Italian basketball player and executive

Maurizio 'Mo' Gherardini (born September 22, 1955) is an Italian sports executive who currently serves as the president of the Lega Basket Serie A.

In 2017, he was named the EuroLeague Executive of the Year in a year in which his club Fenerbahçe won the EuroLeague championship.

==Basketball career==
Gherardini started his basketball career as a player playing on his hometown team of Libertas Pallacanestro Forlì from 1971 to 1975. From there he went on to become an assistant coach for Forlì and was also a director of youth teams for the club. He held those roles from 1975 to 1982, when he was then promoted to be the team's general manager in 1983. Forlì was playing in the top league (LBA) when Gherardini took over as GM.

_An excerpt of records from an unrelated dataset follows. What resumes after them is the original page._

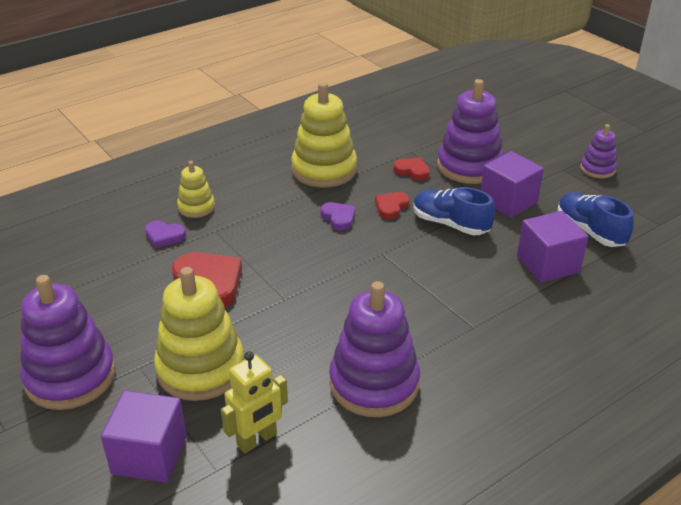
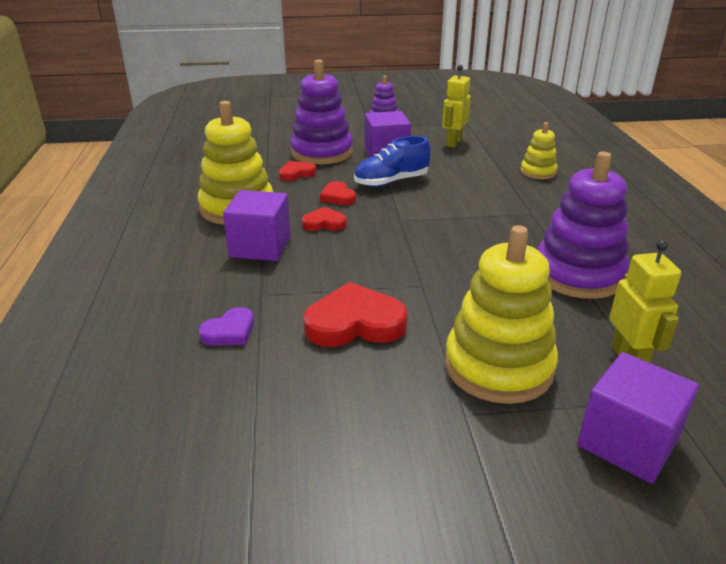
camera: 60 degrees left, 5 degrees down
purple stacking toy [20,275,116,410] -> none
yellow stacking toy [177,161,215,218] -> yellow stacking toy moved to [520,122,557,179]
purple heart [320,202,355,230] -> red heart [302,207,347,231]
purple cube [517,211,588,283] -> purple cube moved to [223,190,291,261]
blue shoe [557,192,634,247] -> yellow robot [442,65,471,148]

After nine years at the helm of Forlì, Gherardini left the team in 1992 to take over as the general manager of Benetton Treviso, and molded that squad into one of the most familiar basketball clubs outside of the NBA. Benetton won four Italian League championships (1997, 2002, 2003, and 2006), three Italian Supercups (1997–98 season, 2001–02 season, and 2002–03 season), made four appearances in the EuroLeague Final Four (1993, 1998, 2002, and 2003), and helped them capture seven Italian Cups (1993–1995, 2000, 2003–2005). He was named the Italian League's Best Executive in 2006.

Gherardini also developed a sophisticated scouting system in the EuroLeague. NBA teams asked for his advice when it came to selecting players out of Europe.

Former NBA basketball player and general manager Kiki Vandeweghe said that Gherardini was one of the best general managers in the world and said that there is no doubt that Gherardini would make a great GM in the NBA.

==Executive career==
===Interviewed by Charlotte===
In 2003, Gherardini was interviewed for the Charlotte Bobcats general manager position. It was the first time that a non-American citizen had been interviewed for a top job on an NBA team. Although he was seriously considered for the job, the Bobcats hired Bernie Bickerstaff instead.

===Hired by Toronto===
On June 22, 2006, Gherardini was hired by the Toronto Raptors as vice president and assistant general manager.

===Oklahoma City===
Following Bryan Colangelo's departure from Toronto, Gherardini was made free to pursue other options. He was hired on November 7, 2013, by the Oklahoma City Thunder as their senior advisor of international affairs.

===Fenerbahçe and Turkey===
Gherardini became new General manager of Turkish club Fenerbahçe, on May 21, 2014.

During his tenure, the club won the EuroLeague championship twice, in 2017 and 2025. His 11-year tenure at the club ended in 2025.

===Lega Basket Serie A===
On June 25, 2025, Gherardini was elected president of the Lega Basket Serie A.

===Canada Basketball===
Gherardini is also a member of Canada Basketball's Council Of Excellence.